CVE-2008-5807

Step 1: Payload Delivery: An attacker crafts a malicious payload containing JavaScript code (e.g., <script>alert('XSS')</script>) or HTML code.

Step 2: Input Injection: The attacker injects the crafted payload into a vulnerable input field, such as the 'Testproject Name' or 'Testplan Name' fields within TestLink.

Step 3: Data Storage: The injected payload is stored in the TestLink database, associated with the project or test plan.

Step 4: Output Rendering: When a legitimate user views the project or test plan, the application retrieves the stored data from the database.

Step 5: Script Execution: The application renders the data, including the attacker's injected payload, in the user's web browser without proper sanitization or encoding.

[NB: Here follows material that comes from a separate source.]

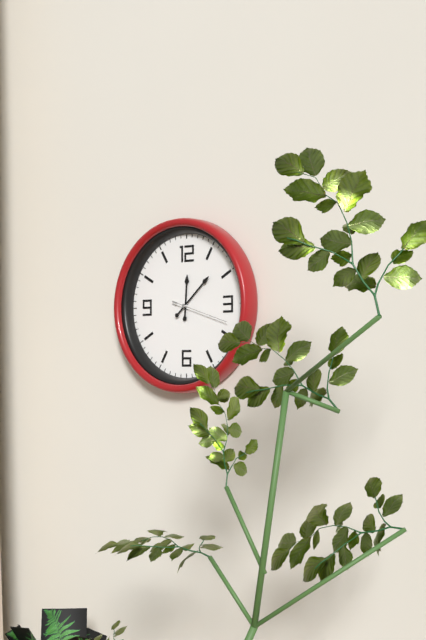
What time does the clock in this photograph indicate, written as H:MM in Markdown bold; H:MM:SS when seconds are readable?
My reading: **12:08**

The browser then executes the malicious JavaScript code.

Step 6: Exploitation: The executed JavaScript code can perform various malicious actions, such as stealing user cookies, redirecting the user to a phishing site, or defacing the website.

The vulnerability stems from insufficient input validation and output encoding in TestLink versions prior to 1.8 RC1. Specifically, the application fails to properly sanitize user-supplied data, such as project names, test plan names, and potentially test case prefixes, before rendering them in the web browser. This allows attackers to inject arbitrary HTML and JavaScript code. The root cause is a lack of input sanitization and output encoding (e.g., HTML escaping) of user-provided data. The application trusts user input without proper validation, leading to the execution of malicious scripts within the context of the vulnerable website. The flaw resides in the planEdit.php and potentially projectview.tpl files, where user-supplied data is directly incorporated into the HTML output.